┌─ THE DATA
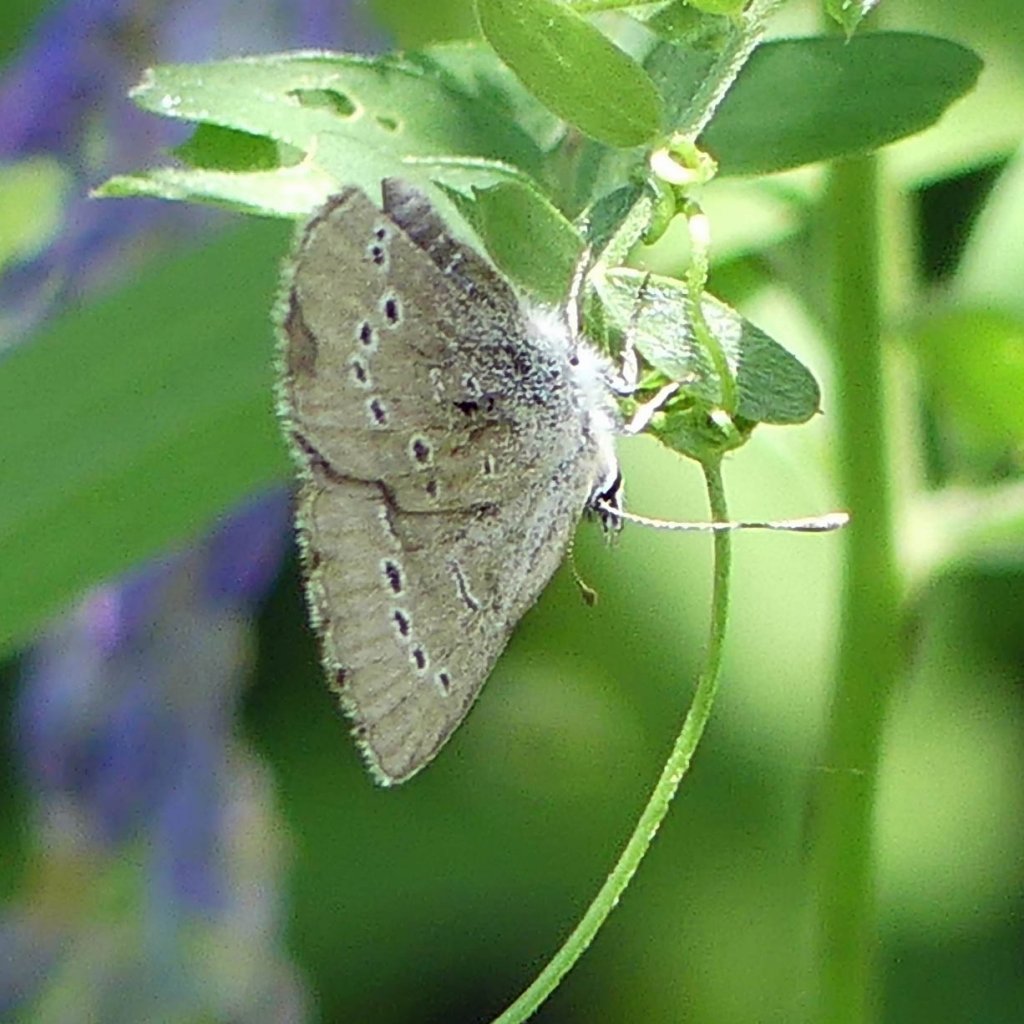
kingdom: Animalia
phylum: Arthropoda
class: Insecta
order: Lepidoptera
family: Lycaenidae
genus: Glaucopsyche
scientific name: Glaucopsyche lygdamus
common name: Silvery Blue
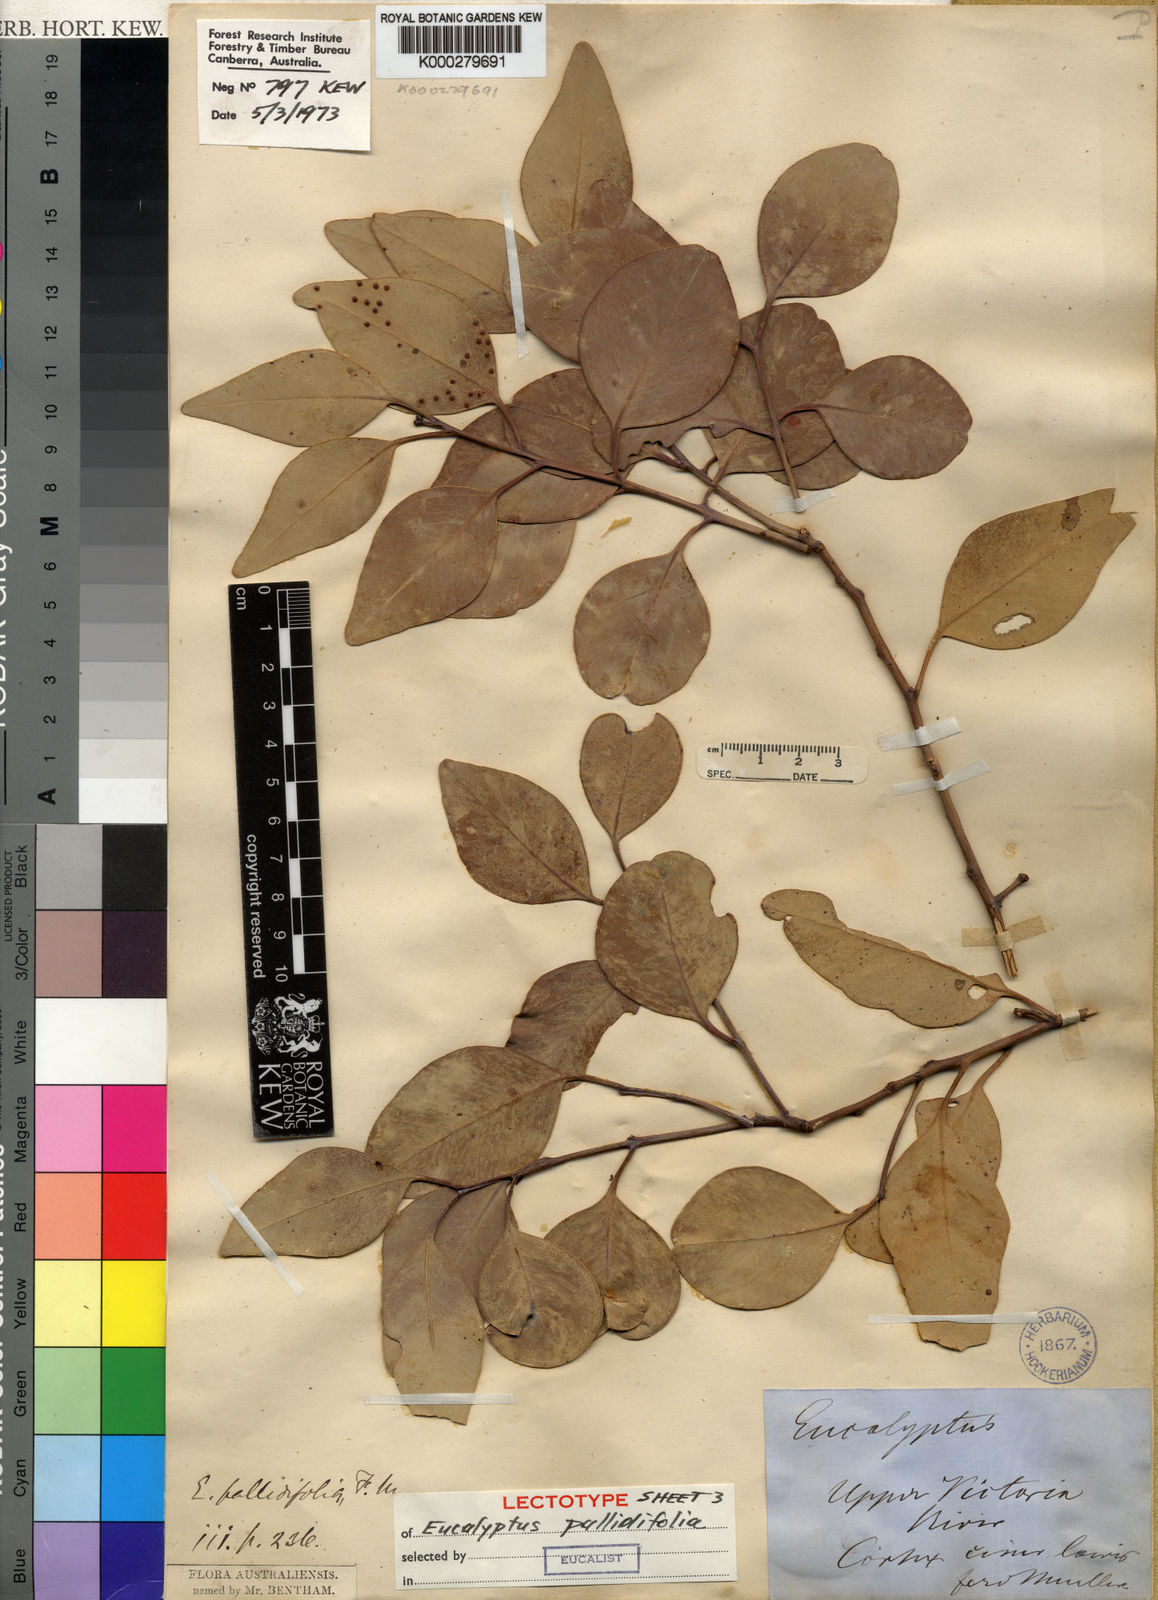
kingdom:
└─
┌─ THE DATA
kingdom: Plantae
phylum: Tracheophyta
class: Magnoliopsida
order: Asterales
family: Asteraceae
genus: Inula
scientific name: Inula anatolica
└─
┌─ THE DATA
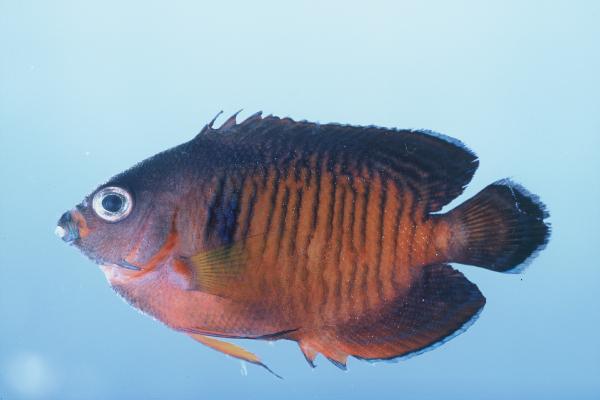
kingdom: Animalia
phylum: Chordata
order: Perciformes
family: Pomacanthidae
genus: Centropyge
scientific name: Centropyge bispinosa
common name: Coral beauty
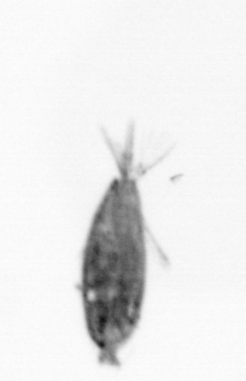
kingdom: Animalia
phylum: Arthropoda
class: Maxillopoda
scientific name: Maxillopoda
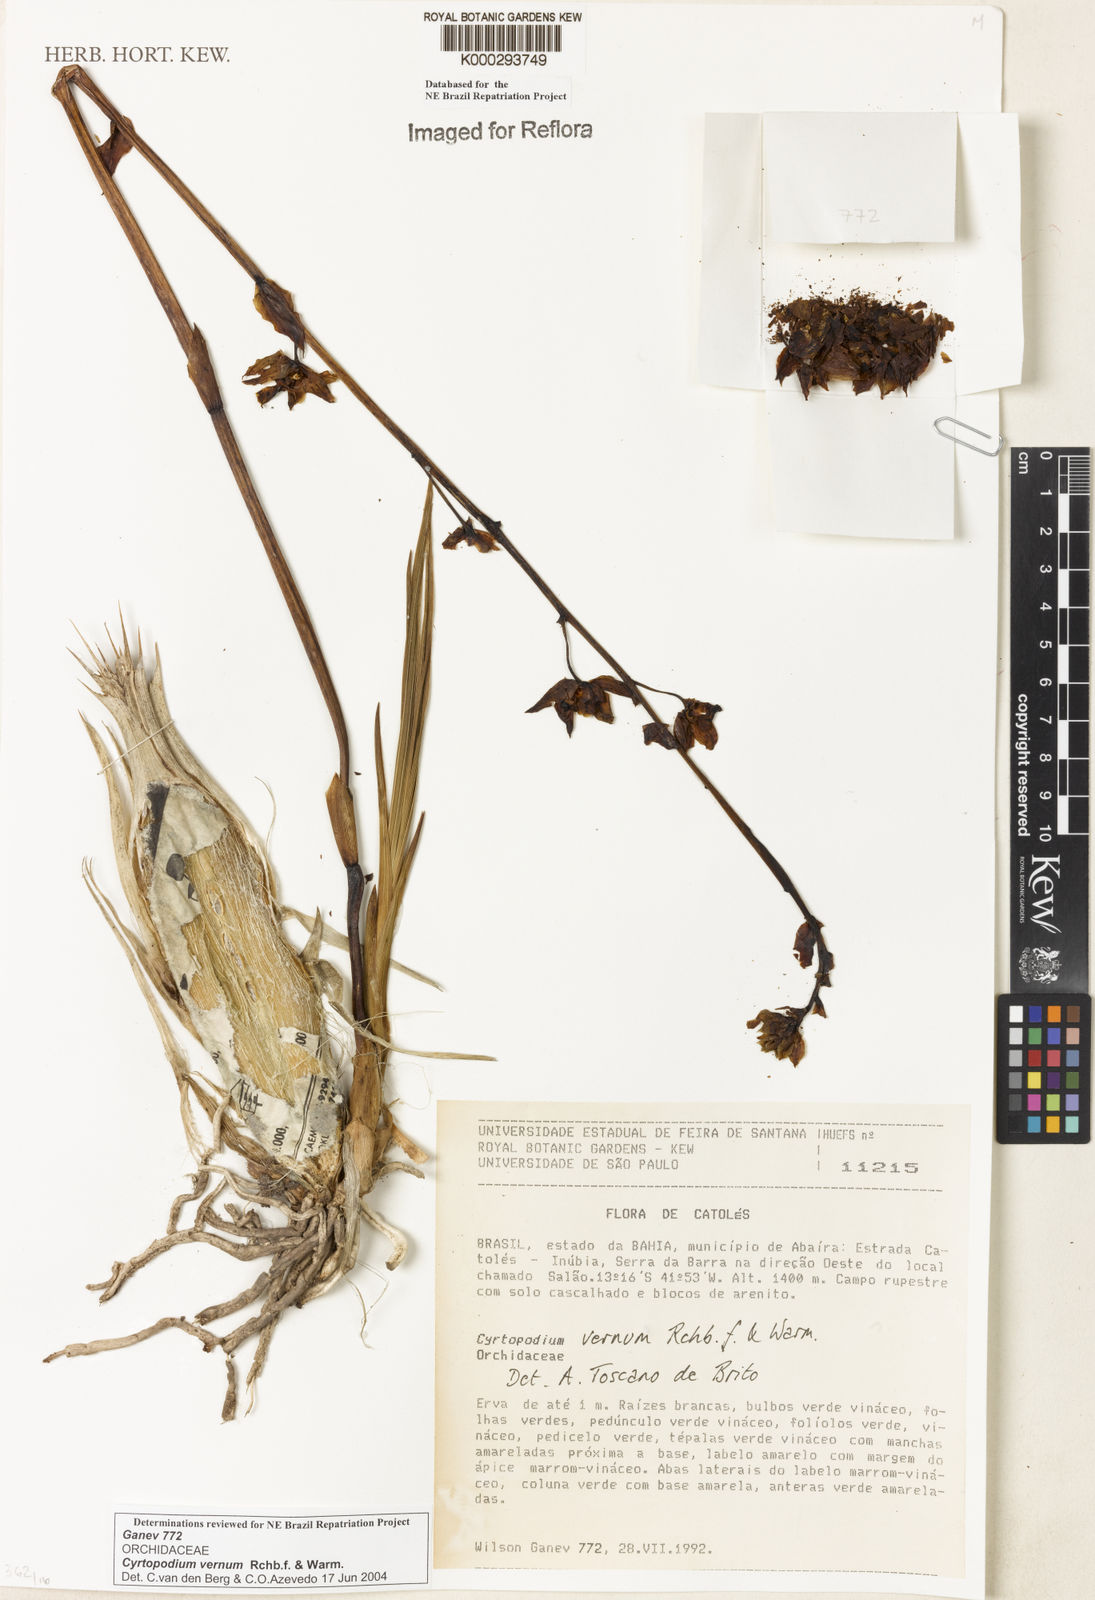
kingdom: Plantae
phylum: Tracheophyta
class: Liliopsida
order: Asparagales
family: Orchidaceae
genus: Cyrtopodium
└─
Copy the rows verbatim starting at the line containing "phylum: Chordata" and ending at the line containing "genus: Cyrtopodium", leaving out the pictures.

phylum: Chordata
order: Perciformes
family: Pomacanthidae
genus: Centropyge
scientific name: Centropyge bispinosa
common name: Coral beauty
kingdom: Animalia
phylum: Arthropoda
class: Maxillopoda
scientific name: Maxillopoda
kingdom: Plantae
phylum: Tracheophyta
class: Liliopsida
order: Asparagales
family: Orchidaceae
genus: Cyrtopodium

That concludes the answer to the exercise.